++++ TEXT FOR ANALYSIS ++++

Since fungi create a low pH environment, and bacteria a high pH one
(relatively speaking), it appears the bacteria won (NH4 = pH 7).

the bin was full of fungi and smelled of ammonia.
hmm... now i'm really confused. hahaha...

ok.

can't revisit atm, experiment terminated, until
next supply of husks comes around.

as side notes, usually in the dirt the bacteria
include species of nitrogen fixers and consumers
of ammonia so it is very rare for me to smell
ammonia coming from dirt unless i've happened to
hit a localized heavy spot of organic material
being decomposed by fungi.


Nitrogen fixers convert N2 to NH3. The plant uses the NH3.


and there are bacteria that will turn it
back into the gas form again.


I've read about bacteria mineralizing (oxidizing) NH3 to NO3. I've never
heard of bacteria converting NH3 back to N2. You got a citation?

++++ DATA FOR REVIEW ++++

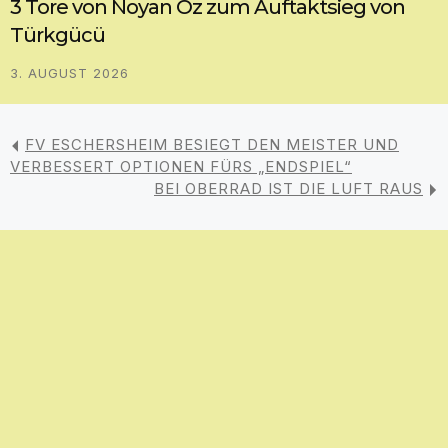
3 Tore von Noyan Öz zum Auftaktsieg von
Türkgücü
3. AUGUST 2026
FV ESCHERSHEIM BESIEGT DEN MEISTER UND
VERBESSERT OPTIONEN FÜRS „ENDSPIEL“
BEI OBERRAD IST DIE LUFT RAUS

++++

→ **STUDY QUESTIONS**
1. Set down the part of the discussion on ammonia and soil bacteria above the listing, between "Since fungi create" and "really confused. hahaha...", inclusive.
2. Decide whether each statement agrees with the discussion on ammonia and soil bacteria, answering yes or no and quoting the words of the text that settle it: (a) The experiment could be revisited right away. (b) Nitrogen fixers convert N2 to NH3. (c) The bin smelled of ammonia.
3. Write what comes next in the discussion on ammonia and soil bacteria, picking up after its final line.

→ **PER-TASK ANSWERS**
1.
Since fungi create a low pH environment, and bacteria a high pH one
(relatively speaking), it appears the bacteria won (NH4 = pH 7).

the bin was full of fungi and smelled of ammonia.
hmm... now i'm really confused. hahaha...

2.
(a) No: "can't revisit atm, experiment terminated, until next supply of husks comes around."
(b) Yes: "Nitrogen fixers convert N2 to NH3."
(c) Yes: "the bin was full of fungi and smelled of ammonia."

3.
not handy. i may be misremembering or
misclassifying, could be an algae, cyanobacteria,
eubacteria or whatever they are being called
these days. nothing like advancements of science
to screw up a poor memorizers brain. anyways
i do know there is a nitrogen cycle.

i did just read about it a few different times
in overview. really. i wasn't daydreaming...

ages ago i was into reef aquaria and they can
be finicky about nitrogen pollution.


if what you say is true that would be the reverse
case wouldn't it? do you smell ammonia when you
work in your garden soil as compared to what you
smell when messing with the soil/mulch layer boundary?


I never smell ammonia (NH3) in the soil, but I do, rarely, in the mulch
when the mulch is very thick .50cm. Decomposition of amino acids (acid
+ NH3) can be a strictly chemical reaction.


half a cm of mulch is not much mulch at all.
did you mean 5cm?


Whoops! No I meant 50 cm. I decided to use cm instead of meters.


50cm is a lot of mulch. i sometimes smell
ammonia from the layer from under 10-15cm of
mulch.


....
if there is an energy source there is likely a
bacteria that feeds off it (i would not be surprised
if there were a bacteria that also feed off nuclear
reactions too).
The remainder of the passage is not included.